Whisper GUI - Generate Subtitle for audios and videos.
A downloadable tool for Windows
GUI for the algorithm Whisper by OpenAI:
https://openai.com/blog/whisper/
https://github.com/openai/whisper
Attention:
Whisper is build on top of pytorch, that usually work better with NVIDIA cards, so for now the application require a decent Nvidia card to run.
About the application:
You can select multiple audio/videos from your computer and generate subtitle for it. It accept multiple languages as input, you can select the language using the GUI.
There is also the option to translate the subtitle to English if you like.
This is still a work in progress, more options will be available in the future as more updates are complete.
Setup:
- After extracting the .zip, open the "Whisper GUI.exe" inside the folder
- There are multiple models to select, it will download them if you don't have it already.
- If you have more than 10Vram on your card, you will always want to use Large-V2
- If not, use the larger model you can. If your input is in english, use the ".en" version.
Examples:
English transcribe:
Japanese -> English Tranlation
Download
Download
Whisper GUI 0.1 2.3 GB
Comments
Log in with itch.io to leave a comment.
i can't download, please have you another link? No adblock only my poor internet conection..
What about v3 model? Its not listed...
Hey, wanted to check in. Tool works great but even though I have GTX 3090 and have it selected on the device, it seems to show CPU at 15% usage and GPU at 1% usage. Is this normal?
Using small.end small model english input only with 2gb vram to test. Doing a 1 hour audio file in 3 minutes. So that seems fine anyway, but wanted to make sure I wasn't missing a step.
I can't tell if this is using CPU or my GPU. I'm doing about
Seems cool, but can't get it to run. Just get hit with the "qta.qpa.plugin: Could not load the Qt platform plugin "windows" in "" even though it was found" error when I try to run "Whisper GUI.exe"
Does anyone know what to do in order to fix it?
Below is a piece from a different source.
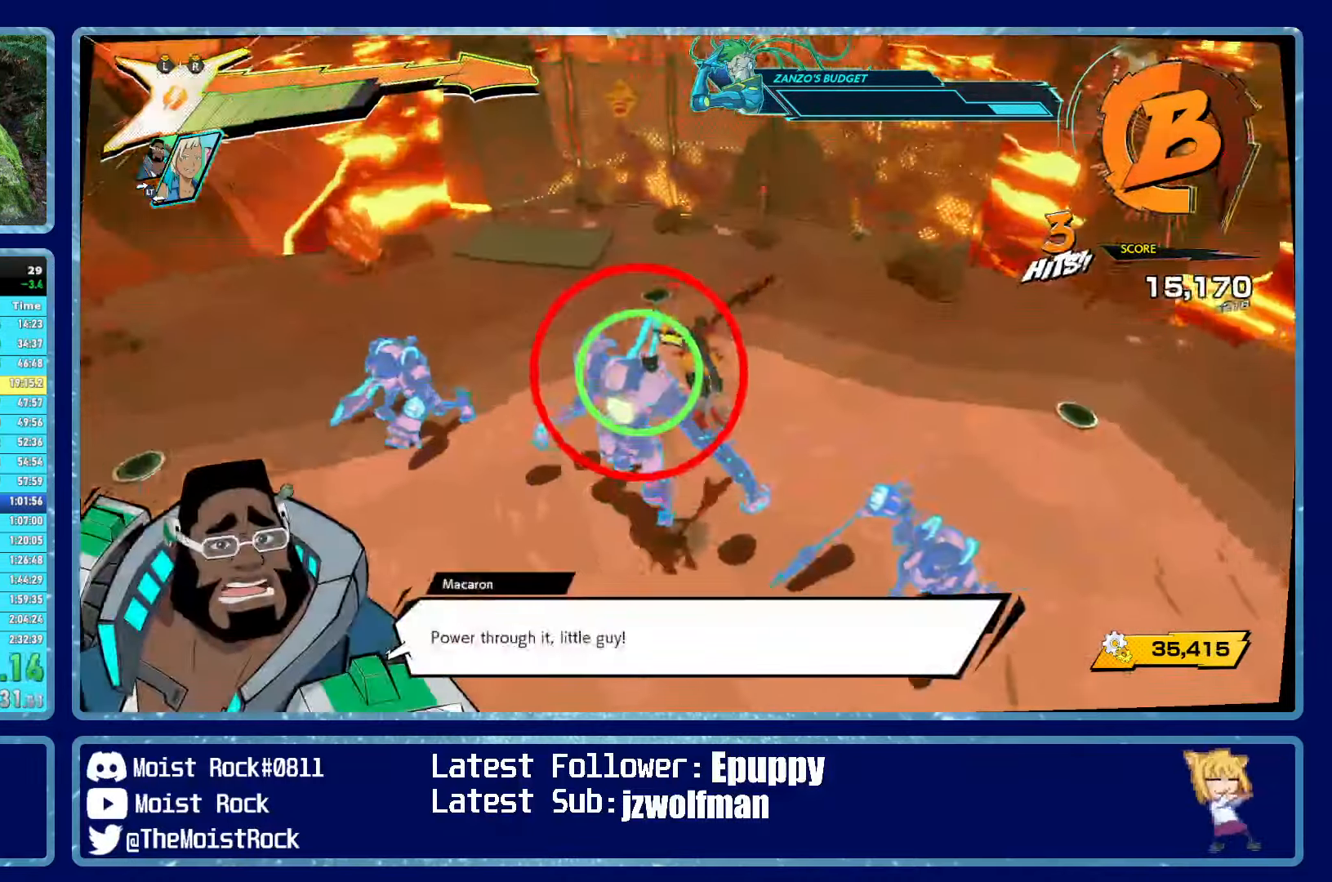
{"buttons": ["X"], "left_stick": "up-left", "right_stick": "center", "events": [[500, "X", "down"]]}
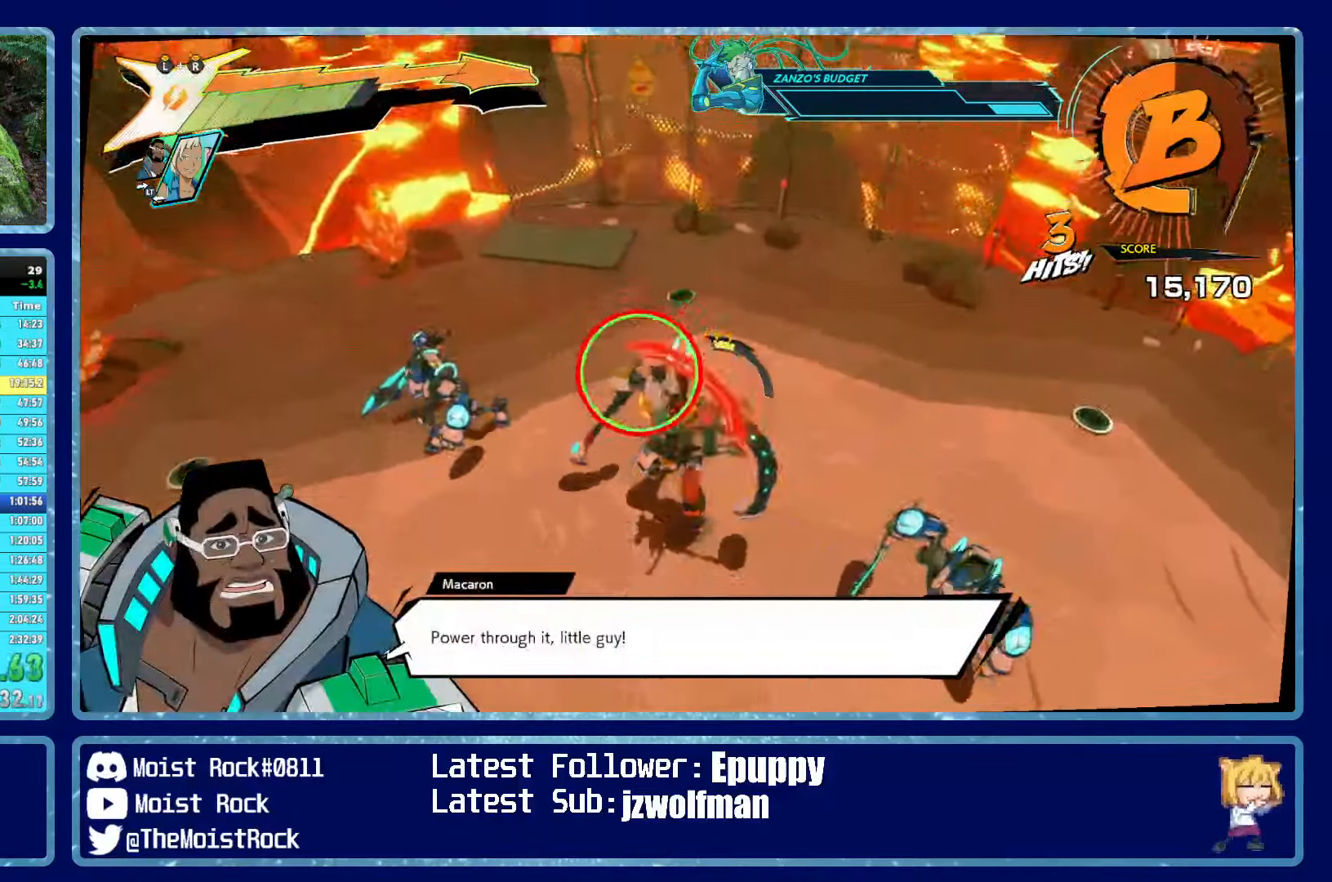
{"buttons": [], "left_stick": "up-right", "right_stick": "center", "events": [[50, "R2", "down"], [100, "X", "up"], [134, "L2", "down"], [134, "R2", "up"], [200, "R2", "down"], [234, "L2", "up"], [284, "L2", "down"], [284, "R2", "up"], [334, "R2", "down"], [367, "R2", "up"], [367, "left_stick", "up-right"], [417, "R2", "down"], [484, "L2", "up"], [500, "R2", "up"]]}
model medium and large-2 are downloaded, but not loaded, the download just stops at the end (100%) and so on in a circle - a constant download from the Internet. Pt files are downloaded to the cache folder and then nothing happens. They are overwritten again.
The models should be downloaded into (sub)folder where the exe is, not left on the system in some user/cache folder...
Thanks for making this Whisper GUI. I appreciate that it can be used offline. I hope you will continue to improve its functionality, not that it doesn't function, but perhaps to add more bells and whistles. My laptop (NVIDIA Geforce RTX 3060) can only utilize the small model -can you recommend a more powerful laptop to allow me to use the larger models? Is there a way to compensate you for your incredible work?
Unfortunately, this program is useless for me, because I want a Hungarian language course!
So I still have to use YouTube's service, which works uncertainly and gives dubious results.
P.S.:
I want better so much!
Does someone know if this GUI is usable sans GPU? I know the model can be used without a GPU but I don't know if the settings in the GUI allow it. I am a mac user but i'm trying to find an easy way for a non-techy windows using friend to use whisper. I know it's gonna be slow but can it work?
If we can have the CPU support?
I would like to add the following feature requests:
does nothing
it will be so cool when models like whisper , also attaches meta data to each word, like tone , pitch, start and end time and recognizes different voices. So that we can feed it back into simple text to voice generator and generate new audio to dub videos. So many anime's , Korean fantasy and sci fi drama, that I would love to listen to instead of reading subtitles. It would also help with creating a star trek like communicate that lets anyone talk to others in in the same tone they intended.
love this! thank you for making an easy to use functional GUI so it's easy to try out!
I might just have missed it but is there a buy/donate button for this to toss a couple bucks over in appreciation?
this might be beyond the scope of a GUI but is there any chance of having it be able to do live subtitles?
also i noticed that it seems to pause when i click off the window, I assume this is intended?
Would it be possible to add a progress bar for processing?
Yeah, once I mess a little more with the code.
awesome. Thanks for the great software.
If possible, another feature req: -allow for custom models (ex: some of the custom trained ones on hugging face)
Does it work with Live fead?
Not right now, perhaps in a future update.
Thanks for the reply,
It is realy nice little app.
As of now detect language or chose language and translate by default to english. what about adding target language for translation? (not just english)
Other languages as target are not supported by Whisper, but I plan to add a another model for that.
Amazing!!!!! Cant wait for itIcan be on your beta testing if you like ;-)
Unfortunately, this program is useless for me, because I want a Hungarian language course!
So I still have to use YouTube's service, which works uncertainly and gives dubious results.
P.S.:
I want better so much!
Hi mate, can you please get onto the Rife-app page and update to the 3.36 version?? The 3.35 version is broken and will not unzipp!! Also it is full of .psy files only... Can you let us know what's going on?
Wonderful tool! Works very well with japanese!